Spanish Fork easily justifies its decision to form its own cable and Internet service. "Spanish Fork Cable Network (SFCN) offers services that no other company will provide and can only be implemented by the public sector," states the community's Web page. "SFCN has been established to serve the residents of Spanish Fork, not the interests of some large corporation ? SFCN offers needed competition to the incumbent service providers. While we have seen neighboring larger communities' services and prices improve, our city has been left behind."

Spanish Fork also notes that SFCN improves cable television and high speed Internet services in its community and entices its current incumbent providers to offer improved services.

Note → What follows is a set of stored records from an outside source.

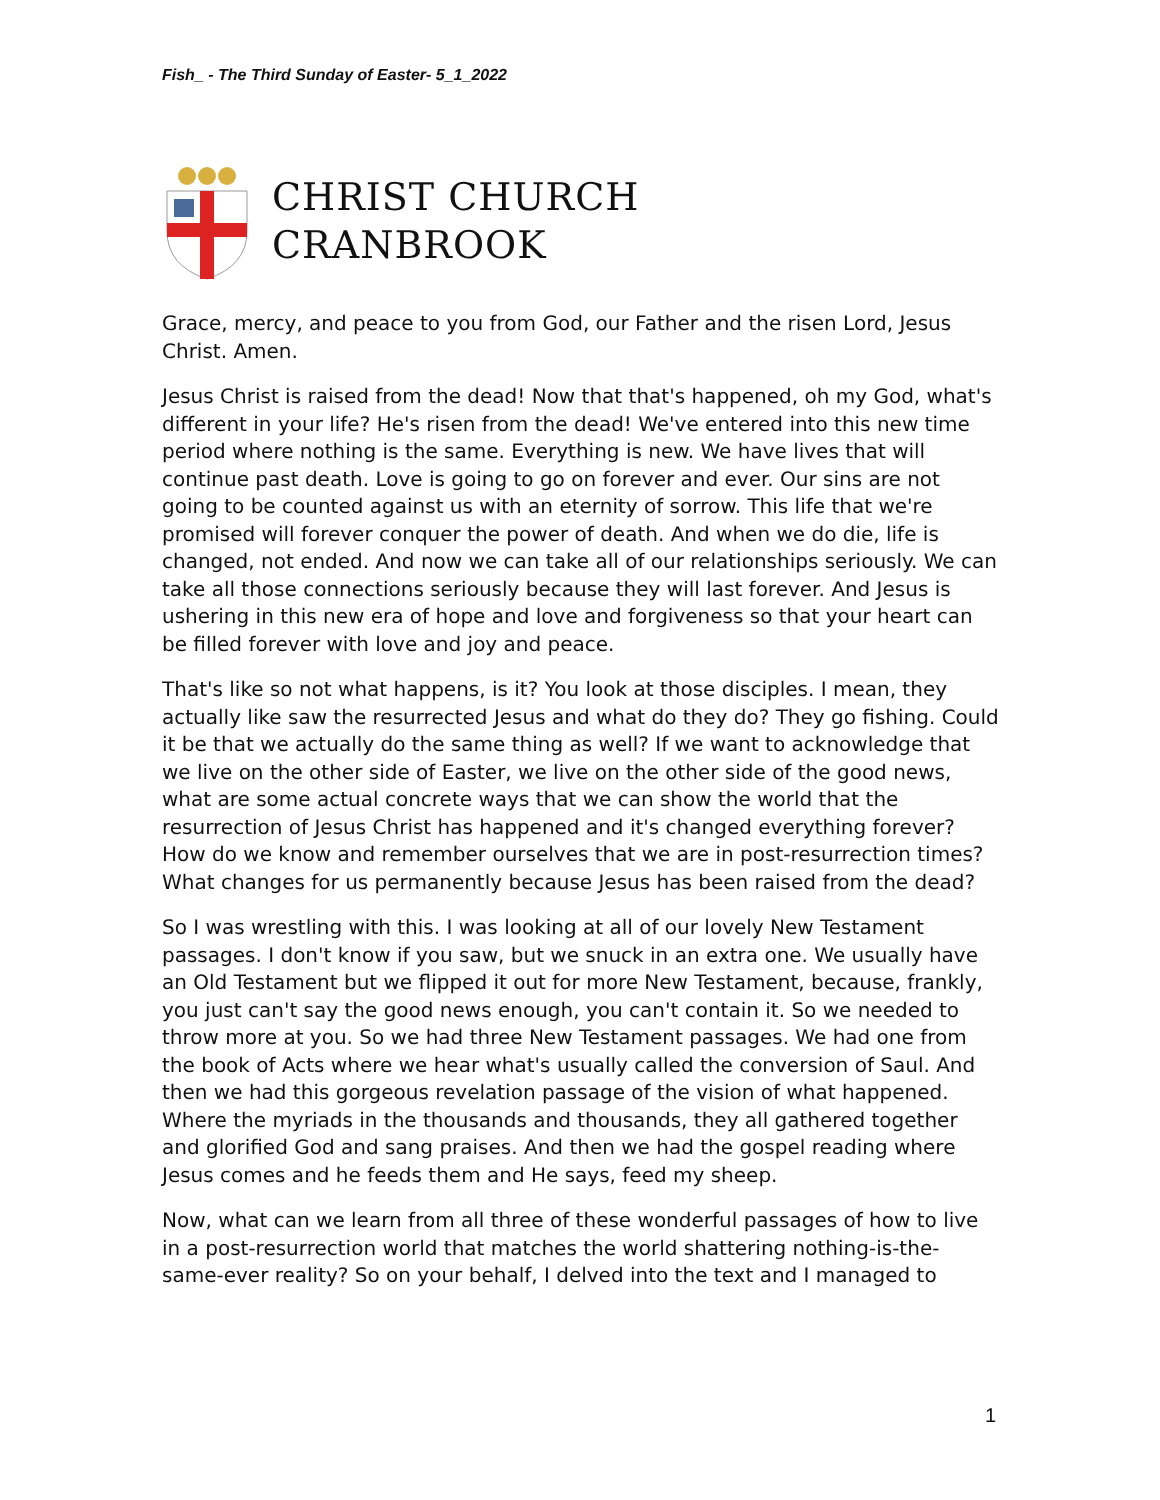Fish_ - The Third Sunday of Easter- 5_1_2022
CHRIST CHURCH
CRANBROOK
Grace, mercy, and peace to you from God, our Father and the risen Lord, Jesus Christ. Amen.
Jesus Christ is raised from the dead! Now that that's happened, oh my God, what's different in your life? He's risen from the dead! We've entered into this new time period where nothing is the same. Everything is new. We have lives that will continue past death. Love is going to go on forever and ever. Our sins are not going to be counted against us with an eternity of sorrow. This life that we're promised will forever conquer the power of death. And when we do die, life is changed, not ended. And now we can take all of our relationships seriously. We can take all those connections seriously because they will last forever. And Jesus is ushering in this new era of hope and love and forgiveness so that your heart can be filled forever with love and joy and peace.
That's like so not what happens, is it? You look at those disciples. I mean, they actually like saw the resurrected Jesus and what do they do? They go fishing. Could it be that we actually do the same thing as well? If we want to acknowledge that we live on the other side of Easter, we live on the other side of the good news, what are some actual concrete ways that we can show the world that the resurrection of Jesus Christ has happened and it's changed everything forever? How do we know and remember ourselves that we are in post-resurrection times? What changes for us permanently because Jesus has been raised from the dead?
So I was wrestling with this. I was looking at all of our lovely New Testament passages. I don't know if you saw, but we snuck in an extra one. We usually have an Old Testament but we flipped it out for more New Testament, because, frankly, you just can't say the good news enough, you can't contain it. So we needed to throw more at you. So we had three New Testament passages. We had one from the book of Acts where we hear what's usually called the conversion of Saul. And then we had this gorgeous revelation passage of the vision of what happened. Where the myriads in the thousands and thousands, they all gathered together and glorified God and sang praises. And then we had the gospel reading where Jesus comes and he feeds them and He says, feed my sheep.
Now, what can we learn from all three of these wonderful passages of how to live in a post-resurrection world that matches the world shattering nothing-is-the-same-ever reality? So on your behalf, I delved into the text and I managed to
1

A municipal cable system in Vermillion may prove to be the best way to ensure that a modern system provides good service at reasonable prices.

A municipal cable system in Vermillion can increase the community's ability to attract new businesses and develop new economic opportunities. A municipal system can ensure that the infrastructure needed to support economic development will be provided.

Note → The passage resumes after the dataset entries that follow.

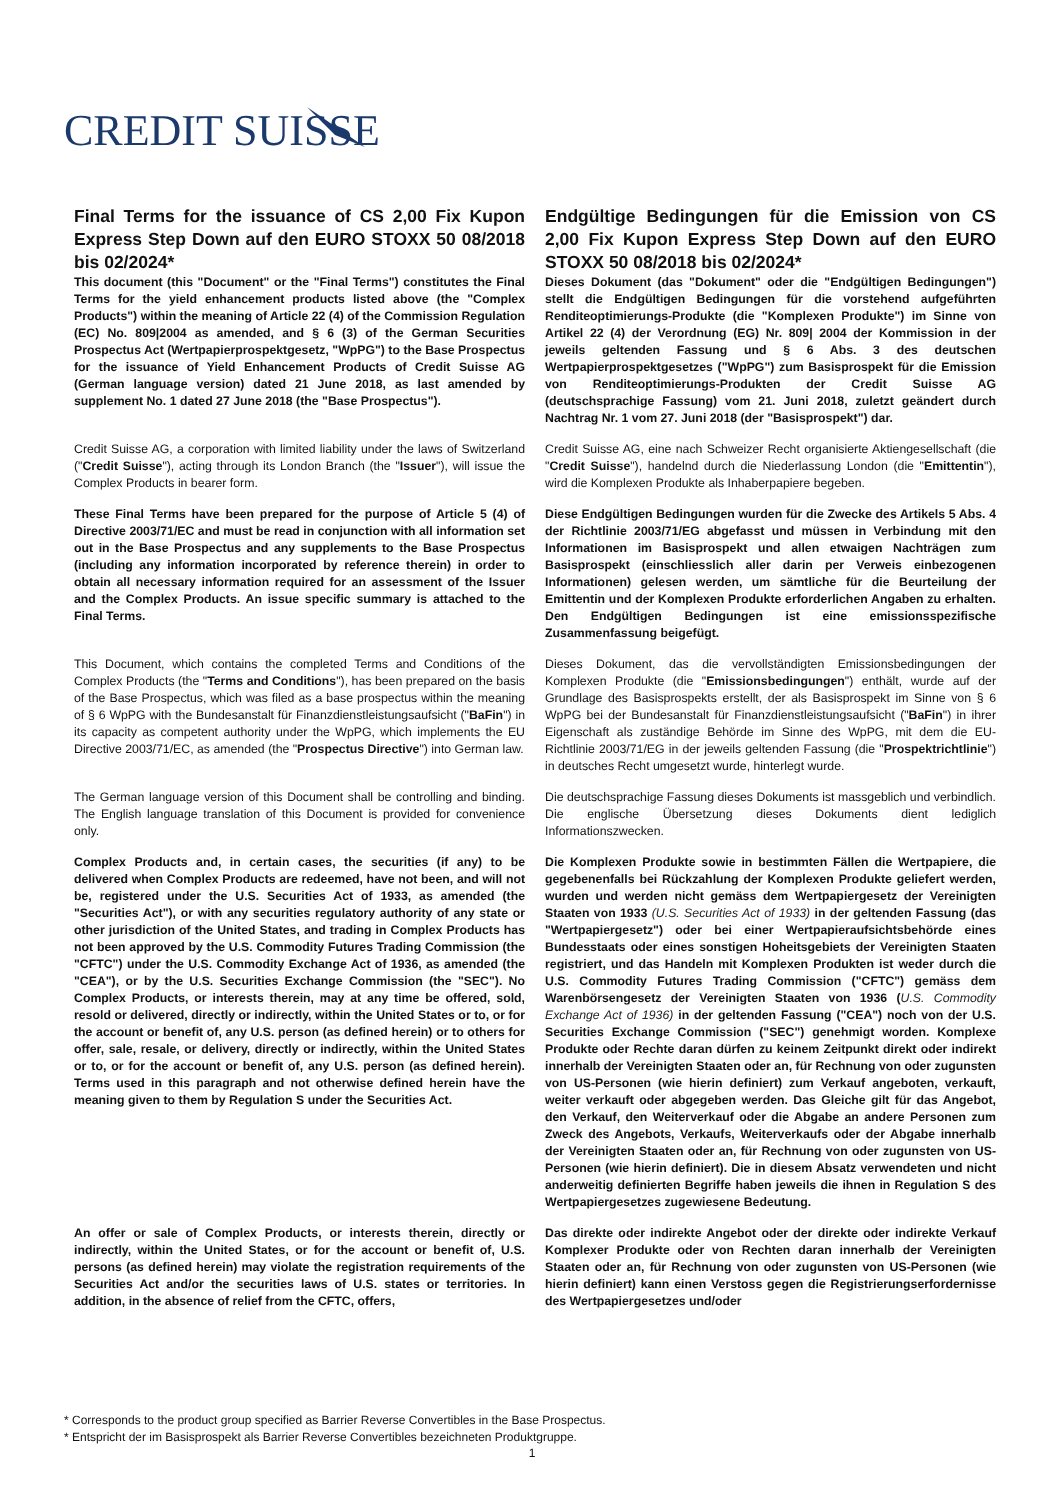CREDIT SUISSE
| Final Terms for the issuance of CS 2,00 Fix Kupon Express Step Down auf den EURO STOXX 50 08/2018 bis 02/2024* This document (this "Document" or the "Final Terms") constitutes the Final Terms for the yield enhancement products listed above (the "Complex Products") within the meaning of Article 22 (4) of the Commission Regulation (EC) No. 809/2004 as amended, and § 6 (3) of the German Securities Prospectus Act (Wertpapierprospektgesetz, "WpPG") to the Base Prospectus for the issuance of Yield Enhancement Products of Credit Suisse AG (German language version) dated 21 June 2018, as last amended by supplement No. 1 dated 27 June 2018 (the "Base Prospectus"). | Endgültige Bedingungen für die Emission von CS 2,00 Fix Kupon Express Step Down auf den EURO STOXX 50 08/2018 bis 02/2024* Dieses Dokument (das "Dokument" oder die "Endgültigen Bedingungen") stellt die Endgültigen Bedingungen für die vorstehend aufgeführten Renditeoptimierungs-Produkte (die "Komplexen Produkte") im Sinne von Artikel 22 (4) der Verordnung (EG) Nr. 809/ 2004 der Kommission in der jeweils geltenden Fassung und § 6 Abs. 3 des deutschen Wertpapierprospektgesetzes ("WpPG") zum Basisprospekt für die Emission von Renditeoptimierungs-Produkten der Credit Suisse AG (deutschsprachige Fassung) vom 21. Juni 2018, zuletzt geändert durch Nachtrag Nr. 1 vom 27. Juni 2018 (der "Basisprospekt") dar. |
| Credit Suisse AG, a corporation with limited liability under the laws of Switzerland (" Credit Suisse "), acting through its London Branch (the " Issuer "), will issue the Complex Products in bearer form. | Credit Suisse AG, eine nach Schweizer Recht organisierte Aktiengesellschaft (die " Credit Suisse "), handelnd durch die Niederlassung London (die " Emittentin "), wird die Komplexen Produkte als Inhaberpapiere begeben. |
| These Final Terms have been prepared for the purpose of Article 5 (4) of Directive 2003/71/EC and must be read in conjunction with all information set out in the Base Prospectus and any supplements to the Base Prospectus (including any information incorporated by reference therein) in order to obtain all necessary information required for an assessment of the Issuer and the Complex Products. An issue specific summary is attached to the Final Terms. | Diese Endgültigen Bedingungen wurden für die Zwecke des Artikels 5 Abs. 4 der Richtlinie 2003/71/EG abgefasst und müssen in Verbindung mit den Informationen im Basisprospekt und allen etwaigen Nachträgen zum Basisprospekt (einschliesslich aller darin per Verweis einbezogenen Informationen) gelesen werden, um sämtliche für die Beurteilung der Emittentin und der Komplexen Produkte erforderlichen Angaben zu erhalten. Den Endgültigen Bedingungen ist eine emissionsspezifische Zusammenfassung beigefügt. |
| This Document, which contains the completed Terms and Conditions of the Complex Products (the " Terms and Conditions "), has been prepared on the basis of the Base Prospectus, which was filed as a base prospectus within the meaning of § 6 WpPG with the Bundesanstalt für Finanzdienstleistungsaufsicht (" BaFin ") in its capacity as competent authority under the WpPG, which implements the EU Directive 2003/71/EC, as amended (the " Prospectus Directive ") into German law. | Dieses Dokument, das die vervollständigten Emissionsbedingungen der Komplexen Produkte (die " Emissionsbedingungen ") enthält, wurde auf der Grundlage des Basisprospekts erstellt, der als Basisprospekt im Sinne von § 6 WpPG bei der Bundesanstalt für Finanzdienstleistungsaufsicht (" BaFin ") in ihrer Eigenschaft als zuständige Behörde im Sinne des WpPG, mit dem die EU-Richtlinie 2003/71/EG in der jeweils geltenden Fassung (die " Prospektrichtlinie ") in deutsches Recht umgesetzt wurde, hinterlegt wurde. |
| The German language version of this Document shall be controlling and binding. The English language translation of this Document is provided for convenience only. | Die deutschsprachige Fassung dieses Dokuments ist massgeblich und verbindlich. Die englische Übersetzung dieses Dokuments dient lediglich Informationszwecken. |
| Complex Products and, in certain cases, the securities (if any) to be delivered when Complex Products are redeemed, have not been, and will not be, registered under the U.S. Securities Act of 1933, as amended (the "Securities Act"), or with any securities regulatory authority of any state or other jurisdiction of the United States, and trading in Complex Products has not been approved by the U.S. Commodity Futures Trading Commission (the "CFTC") under the U.S. Commodity Exchange Act of 1936, as amended (the "CEA"), or by the U.S. Securities Exchange Commission (the "SEC"). No Complex Products, or interests therein, may at any time be offered, sold, resold or delivered, directly or indirectly, within the United States or to, or for the account or benefit of, any U.S. person (as defined herein) or to others for offer, sale, resale, or delivery, directly or indirectly, within the United States or to, or for the account or benefit of, any U.S. person (as defined herein). Terms used in this paragraph and not otherwise defined herein have the meaning given to them by Regulation S under the Securities Act. | Die Komplexen Produkte sowie in bestimmten Fällen die Wertpapiere, die gegebenenfalls bei Rückzahlung der Komplexen Produkte geliefert werden, wurden und werden nicht gemäss dem Wertpapiergesetz der Vereinigten Staaten von 1933 (U.S. Securities Act of 1933) in der geltenden Fassung (das "Wertpapiergesetz") oder bei einer Wertpapieraufsichtsbehörde eines Bundesstaats oder eines sonstigen Hoheitsgebiets der Vereinigten Staaten registriert, und das Handeln mit Komplexen Produkten ist weder durch die U.S. Commodity Futures Trading Commission ("CFTC") gemäss dem Warenbörsengesetz der Vereinigten Staaten von 1936 ( U.S. Commodity Exchange Act of 1936) in der geltenden Fassung ("CEA") noch von der U.S. Securities Exchange Commission ("SEC") genehmigt worden. Komplexe Produkte oder Rechte daran dürfen zu keinem Zeitpunkt direkt oder indirekt innerhalb der Vereinigten Staaten oder an, für Rechnung von oder zugunsten von US-Personen (wie hierin definiert) zum Verkauf angeboten, verkauft, weiter verkauft oder abgegeben werden. Das Gleiche gilt für das Angebot, den Verkauf, den Weiterverkauf oder die Abgabe an andere Personen zum Zweck des Angebots, Verkaufs, Weiterverkaufs oder der Abgabe innerhalb der Vereinigten Staaten oder an, für Rechnung von oder zugunsten von US-Personen (wie hierin definiert). Die in diesem Absatz verwendeten und nicht anderweitig definierten Begriffe haben jeweils die ihnen in Regulation S des Wertpapiergesetzes zugewiesene Bedeutung. |
| An offer or sale of Complex Products, or interests therein, directly or indirectly, within the United States, or for the account or benefit of, U.S. persons (as defined herein) may violate the registration requirements of the Securities Act and/or the securities laws of U.S. states or territories. In addition, in the absence of relief from the CFTC, offers, | Das direkte oder indirekte Angebot oder der direkte oder indirekte Verkauf Komplexer Produkte oder von Rechten daran innerhalb der Vereinigten Staaten oder an, für Rechnung von oder zugunsten von US-Personen (wie hierin definiert) kann einen Verstoss gegen die Registrierungserfordernisse des Wertpapiergesetzes und/oder |
* Corresponds to the product group specified as Barrier Reverse Convertibles in the Base Prospectus.
* Entspricht der im Basisprospekt als Barrier Reverse Convertibles bezeichneten Produktgruppe.
1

A municipal cable system, we'll agree, probably won't work for every community. We believe that exploration of this idea for Vermillion, however, has merit.

Further research may reveal that building a municipally-owned system in Vermillion will be justified by cost savings that will accrue over the lifetime of the investment.

It's time for Vermillion to take control of its future in the area of telecommunications. It's time to consider forming our own cable and Internet service.